**Set task:**
Render every line of the items below as a numbered list, omitting the blank lines.

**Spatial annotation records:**
■ ■ ■ ■

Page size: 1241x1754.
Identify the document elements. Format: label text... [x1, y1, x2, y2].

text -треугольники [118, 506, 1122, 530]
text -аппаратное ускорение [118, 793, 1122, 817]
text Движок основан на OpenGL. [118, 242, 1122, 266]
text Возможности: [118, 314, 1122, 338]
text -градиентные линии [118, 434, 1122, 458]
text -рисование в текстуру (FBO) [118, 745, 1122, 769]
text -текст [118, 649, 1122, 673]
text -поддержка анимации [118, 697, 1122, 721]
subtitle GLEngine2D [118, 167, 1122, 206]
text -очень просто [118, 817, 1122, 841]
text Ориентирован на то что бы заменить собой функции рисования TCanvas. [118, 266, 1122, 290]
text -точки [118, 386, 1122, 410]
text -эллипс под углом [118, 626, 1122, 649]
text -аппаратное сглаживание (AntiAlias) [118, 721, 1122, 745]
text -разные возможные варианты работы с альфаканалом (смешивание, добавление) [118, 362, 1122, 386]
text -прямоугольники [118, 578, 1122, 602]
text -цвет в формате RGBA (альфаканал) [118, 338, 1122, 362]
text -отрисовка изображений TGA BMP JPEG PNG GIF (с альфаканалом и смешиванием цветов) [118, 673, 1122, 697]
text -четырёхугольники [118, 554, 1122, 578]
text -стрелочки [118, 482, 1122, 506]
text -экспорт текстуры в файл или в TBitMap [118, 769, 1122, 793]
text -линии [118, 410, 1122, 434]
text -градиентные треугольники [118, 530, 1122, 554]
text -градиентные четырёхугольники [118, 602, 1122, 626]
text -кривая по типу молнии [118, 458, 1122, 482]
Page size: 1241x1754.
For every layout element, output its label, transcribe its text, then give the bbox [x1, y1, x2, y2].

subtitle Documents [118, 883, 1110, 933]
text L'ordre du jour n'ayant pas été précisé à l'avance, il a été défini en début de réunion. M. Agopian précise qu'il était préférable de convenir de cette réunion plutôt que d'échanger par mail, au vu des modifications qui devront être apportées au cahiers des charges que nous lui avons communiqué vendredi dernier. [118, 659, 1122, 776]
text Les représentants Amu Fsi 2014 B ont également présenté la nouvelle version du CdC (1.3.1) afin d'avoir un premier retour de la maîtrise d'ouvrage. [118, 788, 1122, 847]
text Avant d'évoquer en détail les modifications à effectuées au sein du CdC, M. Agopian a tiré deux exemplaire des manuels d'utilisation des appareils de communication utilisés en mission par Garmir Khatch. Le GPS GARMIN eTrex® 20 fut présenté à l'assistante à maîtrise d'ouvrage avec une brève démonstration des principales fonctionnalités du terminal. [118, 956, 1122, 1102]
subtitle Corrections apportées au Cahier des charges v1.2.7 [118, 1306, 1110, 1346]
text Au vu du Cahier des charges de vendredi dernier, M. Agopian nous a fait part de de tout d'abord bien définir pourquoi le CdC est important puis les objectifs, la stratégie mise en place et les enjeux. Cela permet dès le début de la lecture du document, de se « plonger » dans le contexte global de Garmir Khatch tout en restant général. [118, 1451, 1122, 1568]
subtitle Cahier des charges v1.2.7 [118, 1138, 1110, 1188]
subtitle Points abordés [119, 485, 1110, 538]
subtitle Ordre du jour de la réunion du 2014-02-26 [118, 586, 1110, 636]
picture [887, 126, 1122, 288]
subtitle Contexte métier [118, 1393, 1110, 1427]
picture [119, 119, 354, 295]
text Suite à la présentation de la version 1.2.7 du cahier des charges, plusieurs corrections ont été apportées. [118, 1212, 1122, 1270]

■ ■ ■ ■

**Task result:**
1. Page size: 1241x1754.
2. Identify the document elements. Format: label text... [x1, y1, x2, y2].
3. text -треугольники [118, 506, 1122, 530]
4. text -аппаратное ускорение [118, 793, 1122, 817]
5. text Движок основан на OpenGL. [118, 242, 1122, 266]
6. text Возможности: [118, 314, 1122, 338]
7. text -градиентные линии [118, 434, 1122, 458]
8. text -рисование в текстуру (FBO) [118, 745, 1122, 769]
9. text -текст [118, 649, 1122, 673]
10. text -поддержка анимации [118, 697, 1122, 721]
11. subtitle GLEngine2D [118, 167, 1122, 206]
12. text -очень просто [118, 817, 1122, 841]
13. text Ориентирован на то что бы заменить собой функции рисования TCanvas. [118, 266, 1122, 290]
14. text -точки [118, 386, 1122, 410]
15. text -эллипс под углом [118, 626, 1122, 649]
16. text -аппаратное сглаживание (AntiAlias) [118, 721, 1122, 745]
17. text -разные возможные варианты работы с альфаканалом (смешивание, добавление) [118, 362, 1122, 386]
18. text -прямоугольники [118, 578, 1122, 602]
19. text -цвет в формате RGBA (альфаканал) [118, 338, 1122, 362]
20. text -отрисовка изображений TGA BMP JPEG PNG GIF (с альфаканалом и смешиванием цветов) [118, 673, 1122, 697]
21. text -четырёхугольники [118, 554, 1122, 578]
22. text -стрелочки [118, 482, 1122, 506]
23. text -экспорт текстуры в файл или в TBitMap [118, 769, 1122, 793]
24. text -линии [118, 410, 1122, 434]
25. text -градиентные треугольники [118, 530, 1122, 554]
26. text -градиентные четырёхугольники [118, 602, 1122, 626]
27. text -кривая по типу молнии [118, 458, 1122, 482]
28. Page size: 1241x1754.
29. For every layout element, output its label, transcribe its text, then give the bbox [x1, y1, x2, y2].
30. subtitle Documents [118, 883, 1110, 933]
31. text L'ordre du jour n'ayant pas été précisé à l'avance, il a été défini en début de réunion. M. Agopian précise qu'il était préférable de convenir de cette réunion plutôt que d'échanger par mail, au vu des modifications qui devront être apportées au cahiers des charges que nous lui avons communiqué vendredi dernier. [118, 659, 1122, 776]
32. text Les représentants Amu Fsi 2014 B ont également présenté la nouvelle version du CdC (1.3.1) afin d'avoir un premier retour de la maîtrise d'ouvrage. [118, 788, 1122, 847]
33. text Avant d'évoquer en détail les modifications à effectuées au sein du CdC, M. Agopian a tiré deux exemplaire des manuels d'utilisation des appareils de communication utilisés en mission par Garmir Khatch. Le GPS GARMIN eTrex® 20 fut présenté à l'assistante à maîtrise d'ouvrage avec une brève démonstration des principales fonctionnalités du terminal. [118, 956, 1122, 1102]
34. subtitle Corrections apportées au Cahier des charges v1.2.7 [118, 1306, 1110, 1346]
35. text Au vu du Cahier des charges de vendredi dernier, M. Agopian nous a fait part de de tout d'abord bien définir pourquoi le CdC est important puis les objectifs, la stratégie mise en place et les enjeux. Cela permet dès le début de la lecture du document, de se « plonger » dans le contexte global de Garmir Khatch tout en restant général. [118, 1451, 1122, 1568]
36. subtitle Cahier des charges v1.2.7 [118, 1138, 1110, 1188]
37. subtitle Points abordés [119, 485, 1110, 538]
38. subtitle Ordre du jour de la réunion du 2014-02-26 [118, 586, 1110, 636]
39. picture [887, 126, 1122, 288]
40. subtitle Contexte métier [118, 1393, 1110, 1427]
41. picture [119, 119, 354, 295]
42. text Suite à la présentation de la version 1.2.7 du cahier des charges, plusieurs corrections ont été apportées. [118, 1212, 1122, 1270]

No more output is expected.